[sheepdog] [PATCH v3] dog: repair objects based on majority vote
Hitoshi Mitake
mitake.hitoshi at gmail.com
Mon Nov 11 14:11:10 CET 2013
From: Hitoshi Mitake <mitake.hitoshi at lab.ntt.co.jp>
Current object repair strategy of "dog vdi check" doesn't work well if
objects are corrupted. This patch adds a mechanism for majority voting
in the command.
Signed-off-by: Hitoshi Mitake <mitake.hitoshi at lab.ntt.co.jp>
---
v3: use _random() for test 077
v2: determine majoriby based on a number of live copies
dog/vdi.c | 84 ++++++++++++++++++++++++++++++++++++++++-------
tests/functional/077 | 85 ++++++++++++++++++++++++++++++++++++++++++++++++
tests/functional/077.out | 16 +++++++++
tests/functional/group | 1 +
4 files changed, 174 insertions(+), 12 deletions(-)
create mode 100755 tests/functional/077
create mode 100644 tests/functional/077.out
diff --git a/dog/vdi.c b/dog/vdi.c
index d9a9a0f..124fef4 100644
--- a/dog/vdi.c
+++ b/dog/vdi.c
@@ -1434,6 +1434,12 @@ struct vdi_check_work {
struct work work;
};
+enum vdi_check_result {
+ VDI_CHECK_NO_OBJ_FOUND,
+ VDI_CHECK_NO_MAJORITY_FOUND,
+ VDI_CHECK_SUCCESS,
+};
+
struct vdi_check_info {
uint64_t oid;
uint8_t nr_copies;
@@ -1442,7 +1448,8 @@ struct vdi_check_info {
uint64_t *done;
int refcnt;
struct work_queue *wq;
- struct vdi_check_work *base;
+ enum vdi_check_result result;
+ struct vdi_check_work *majority;
struct vdi_check_work vcw[0];
};
@@ -1462,7 +1469,7 @@ static void vdi_repair_work(struct work *work)
struct vdi_check_info *info = vcw->info;
void *buf;
- buf = read_object_from(info->base->vnode, info->oid);
+ buf = read_object_from(info->majority->vnode, info->oid);
write_object_to(vcw->vnode, info->oid, buf, !vcw->object_found, 0);
free(buf);
}
@@ -1511,10 +1518,8 @@ static void vdi_check_object_work(struct work *work)
switch (rsp->result) {
case SD_RES_SUCCESS:
vcw->object_found = true;
- if (!is_erasure_oid(info->oid, info->copy_policy)) {
+ if (!is_erasure_oid(info->oid, info->copy_policy))
memcpy(vcw->hash, rsp->hash.digest, sizeof(vcw->hash));
- uatomic_set(&info->base, vcw);
- }
break;
case SD_RES_NO_OBJ:
vcw->object_found = false;
@@ -1530,18 +1535,31 @@ static void vdi_check_object_work(struct work *work)
static void check_replicatoin_object(struct vdi_check_info *info)

Task goal: Decide whether each statement agrees with the sheepdog patch text above, answering yes or no and quoting the words of the patch that settle it. 1. The patch changes four files. 2. Version 3 of the patch uses _random() for test 077. 3. The patch deletes the file tests/functional/077.

Exercise data:
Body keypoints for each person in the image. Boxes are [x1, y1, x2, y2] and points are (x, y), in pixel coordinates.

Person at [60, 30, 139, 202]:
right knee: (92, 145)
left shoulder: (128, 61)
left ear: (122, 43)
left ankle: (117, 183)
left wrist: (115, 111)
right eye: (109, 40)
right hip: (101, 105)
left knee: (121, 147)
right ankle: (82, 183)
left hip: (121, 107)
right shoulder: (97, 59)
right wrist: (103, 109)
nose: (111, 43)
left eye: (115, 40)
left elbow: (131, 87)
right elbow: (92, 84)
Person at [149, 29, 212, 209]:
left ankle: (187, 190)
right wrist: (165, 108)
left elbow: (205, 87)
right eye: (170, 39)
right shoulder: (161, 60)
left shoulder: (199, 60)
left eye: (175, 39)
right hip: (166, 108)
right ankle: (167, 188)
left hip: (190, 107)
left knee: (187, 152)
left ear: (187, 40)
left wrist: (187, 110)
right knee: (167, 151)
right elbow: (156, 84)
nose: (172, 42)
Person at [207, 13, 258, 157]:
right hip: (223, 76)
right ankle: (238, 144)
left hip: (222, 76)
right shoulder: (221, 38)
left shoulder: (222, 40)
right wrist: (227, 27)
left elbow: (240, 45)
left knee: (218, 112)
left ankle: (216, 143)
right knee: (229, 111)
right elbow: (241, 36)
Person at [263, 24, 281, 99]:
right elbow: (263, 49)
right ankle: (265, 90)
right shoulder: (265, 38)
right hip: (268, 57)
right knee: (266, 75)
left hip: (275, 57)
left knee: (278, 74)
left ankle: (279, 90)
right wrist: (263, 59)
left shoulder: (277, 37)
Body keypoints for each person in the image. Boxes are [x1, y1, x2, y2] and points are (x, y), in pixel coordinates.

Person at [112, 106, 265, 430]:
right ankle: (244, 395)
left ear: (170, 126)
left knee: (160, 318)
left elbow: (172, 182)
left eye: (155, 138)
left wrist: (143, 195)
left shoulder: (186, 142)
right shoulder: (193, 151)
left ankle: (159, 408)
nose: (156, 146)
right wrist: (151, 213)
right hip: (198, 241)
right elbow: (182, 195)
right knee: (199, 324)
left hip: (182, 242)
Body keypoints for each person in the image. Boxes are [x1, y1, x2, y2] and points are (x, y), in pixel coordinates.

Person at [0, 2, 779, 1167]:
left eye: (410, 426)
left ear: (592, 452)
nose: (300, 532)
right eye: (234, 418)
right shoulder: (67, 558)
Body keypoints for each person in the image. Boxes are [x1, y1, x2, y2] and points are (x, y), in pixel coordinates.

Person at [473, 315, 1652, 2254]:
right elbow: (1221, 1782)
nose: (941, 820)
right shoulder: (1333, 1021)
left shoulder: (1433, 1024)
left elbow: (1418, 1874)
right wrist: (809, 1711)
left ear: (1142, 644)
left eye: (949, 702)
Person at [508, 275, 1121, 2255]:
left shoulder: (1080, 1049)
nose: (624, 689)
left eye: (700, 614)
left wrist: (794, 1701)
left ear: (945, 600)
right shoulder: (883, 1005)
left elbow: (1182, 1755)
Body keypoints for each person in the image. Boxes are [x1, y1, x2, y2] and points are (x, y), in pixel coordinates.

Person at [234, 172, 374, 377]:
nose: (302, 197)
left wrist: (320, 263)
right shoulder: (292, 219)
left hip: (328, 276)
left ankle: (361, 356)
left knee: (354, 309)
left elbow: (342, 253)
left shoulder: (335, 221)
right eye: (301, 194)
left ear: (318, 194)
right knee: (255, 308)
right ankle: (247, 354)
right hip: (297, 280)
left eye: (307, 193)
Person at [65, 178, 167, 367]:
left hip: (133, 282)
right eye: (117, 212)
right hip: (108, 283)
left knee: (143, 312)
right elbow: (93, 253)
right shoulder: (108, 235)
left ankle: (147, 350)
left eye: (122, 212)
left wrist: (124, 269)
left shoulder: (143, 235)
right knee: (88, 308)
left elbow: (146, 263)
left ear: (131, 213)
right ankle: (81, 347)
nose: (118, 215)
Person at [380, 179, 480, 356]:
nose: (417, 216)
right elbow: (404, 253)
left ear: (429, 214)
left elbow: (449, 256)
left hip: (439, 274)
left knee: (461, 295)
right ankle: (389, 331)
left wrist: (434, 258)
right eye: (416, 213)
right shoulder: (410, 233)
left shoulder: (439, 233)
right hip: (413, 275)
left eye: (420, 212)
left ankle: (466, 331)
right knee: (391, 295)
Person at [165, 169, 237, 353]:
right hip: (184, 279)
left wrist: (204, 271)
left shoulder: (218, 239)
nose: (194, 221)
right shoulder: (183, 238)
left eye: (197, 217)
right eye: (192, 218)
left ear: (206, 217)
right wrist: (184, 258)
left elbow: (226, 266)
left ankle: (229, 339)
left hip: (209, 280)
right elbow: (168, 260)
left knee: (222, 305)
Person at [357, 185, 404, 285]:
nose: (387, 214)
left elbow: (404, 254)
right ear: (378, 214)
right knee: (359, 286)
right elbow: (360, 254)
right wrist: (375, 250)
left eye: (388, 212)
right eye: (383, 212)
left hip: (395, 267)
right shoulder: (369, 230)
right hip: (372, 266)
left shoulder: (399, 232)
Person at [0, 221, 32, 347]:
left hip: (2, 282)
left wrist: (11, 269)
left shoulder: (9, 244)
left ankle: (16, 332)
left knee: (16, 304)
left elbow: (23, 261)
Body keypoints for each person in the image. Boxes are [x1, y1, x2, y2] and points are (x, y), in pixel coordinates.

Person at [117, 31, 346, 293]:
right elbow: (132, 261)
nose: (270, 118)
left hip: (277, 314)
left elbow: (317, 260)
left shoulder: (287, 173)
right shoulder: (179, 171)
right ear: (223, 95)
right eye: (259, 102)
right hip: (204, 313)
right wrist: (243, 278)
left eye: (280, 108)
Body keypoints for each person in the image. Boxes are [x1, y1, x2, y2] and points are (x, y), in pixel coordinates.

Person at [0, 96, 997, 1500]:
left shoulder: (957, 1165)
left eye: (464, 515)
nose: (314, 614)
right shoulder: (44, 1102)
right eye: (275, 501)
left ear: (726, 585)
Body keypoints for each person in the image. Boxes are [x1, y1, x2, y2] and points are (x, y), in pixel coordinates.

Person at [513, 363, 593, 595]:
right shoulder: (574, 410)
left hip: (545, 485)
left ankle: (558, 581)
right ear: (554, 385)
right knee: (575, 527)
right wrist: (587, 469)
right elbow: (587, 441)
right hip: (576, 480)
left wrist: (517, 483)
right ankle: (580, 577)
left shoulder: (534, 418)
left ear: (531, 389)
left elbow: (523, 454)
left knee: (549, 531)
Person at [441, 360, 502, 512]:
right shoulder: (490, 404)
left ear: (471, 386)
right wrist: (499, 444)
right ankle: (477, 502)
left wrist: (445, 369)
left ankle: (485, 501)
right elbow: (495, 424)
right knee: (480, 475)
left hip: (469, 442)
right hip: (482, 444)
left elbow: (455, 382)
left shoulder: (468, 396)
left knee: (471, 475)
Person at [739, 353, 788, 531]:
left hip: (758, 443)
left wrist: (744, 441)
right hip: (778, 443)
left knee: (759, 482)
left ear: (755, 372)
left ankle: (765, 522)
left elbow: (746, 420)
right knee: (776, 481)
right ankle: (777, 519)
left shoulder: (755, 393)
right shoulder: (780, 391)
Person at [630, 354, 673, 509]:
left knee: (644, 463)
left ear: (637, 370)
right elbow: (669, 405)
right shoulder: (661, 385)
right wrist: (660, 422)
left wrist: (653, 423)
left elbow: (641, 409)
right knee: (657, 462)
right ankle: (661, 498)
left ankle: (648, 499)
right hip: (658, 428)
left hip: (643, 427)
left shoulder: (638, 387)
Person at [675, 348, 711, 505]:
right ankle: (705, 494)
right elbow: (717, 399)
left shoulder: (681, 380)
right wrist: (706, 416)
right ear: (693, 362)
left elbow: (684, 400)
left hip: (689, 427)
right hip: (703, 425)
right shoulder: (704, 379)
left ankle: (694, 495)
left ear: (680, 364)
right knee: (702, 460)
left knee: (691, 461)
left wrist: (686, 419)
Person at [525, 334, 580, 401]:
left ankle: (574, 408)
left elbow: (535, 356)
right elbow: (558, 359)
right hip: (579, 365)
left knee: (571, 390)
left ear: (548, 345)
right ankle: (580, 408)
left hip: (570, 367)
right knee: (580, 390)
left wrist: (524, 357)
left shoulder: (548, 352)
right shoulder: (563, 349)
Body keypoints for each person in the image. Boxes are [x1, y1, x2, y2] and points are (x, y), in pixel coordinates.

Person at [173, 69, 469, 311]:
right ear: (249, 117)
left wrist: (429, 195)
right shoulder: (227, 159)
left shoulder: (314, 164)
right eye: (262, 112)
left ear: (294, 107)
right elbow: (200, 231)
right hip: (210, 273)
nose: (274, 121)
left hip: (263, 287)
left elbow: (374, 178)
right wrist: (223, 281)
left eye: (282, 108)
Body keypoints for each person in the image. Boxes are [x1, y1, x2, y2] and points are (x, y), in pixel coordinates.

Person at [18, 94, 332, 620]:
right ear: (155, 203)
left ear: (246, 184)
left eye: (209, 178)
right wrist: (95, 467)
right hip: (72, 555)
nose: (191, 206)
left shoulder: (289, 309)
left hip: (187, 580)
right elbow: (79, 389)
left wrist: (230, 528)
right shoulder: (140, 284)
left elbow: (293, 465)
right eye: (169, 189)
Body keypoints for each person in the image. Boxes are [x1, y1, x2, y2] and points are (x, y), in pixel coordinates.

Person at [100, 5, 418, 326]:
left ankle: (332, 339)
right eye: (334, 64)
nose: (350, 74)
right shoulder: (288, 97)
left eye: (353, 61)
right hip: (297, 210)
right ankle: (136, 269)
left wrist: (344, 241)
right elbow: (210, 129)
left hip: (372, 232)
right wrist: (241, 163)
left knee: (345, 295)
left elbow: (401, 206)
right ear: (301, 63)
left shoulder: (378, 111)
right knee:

Task solution:
1. Yes: "4 files changed, 174 insertions(+), 12 deletions(-)"
2. Yes: "v3: use _random() for test 077"
3. No: "create mode 100755 tests/functional/077"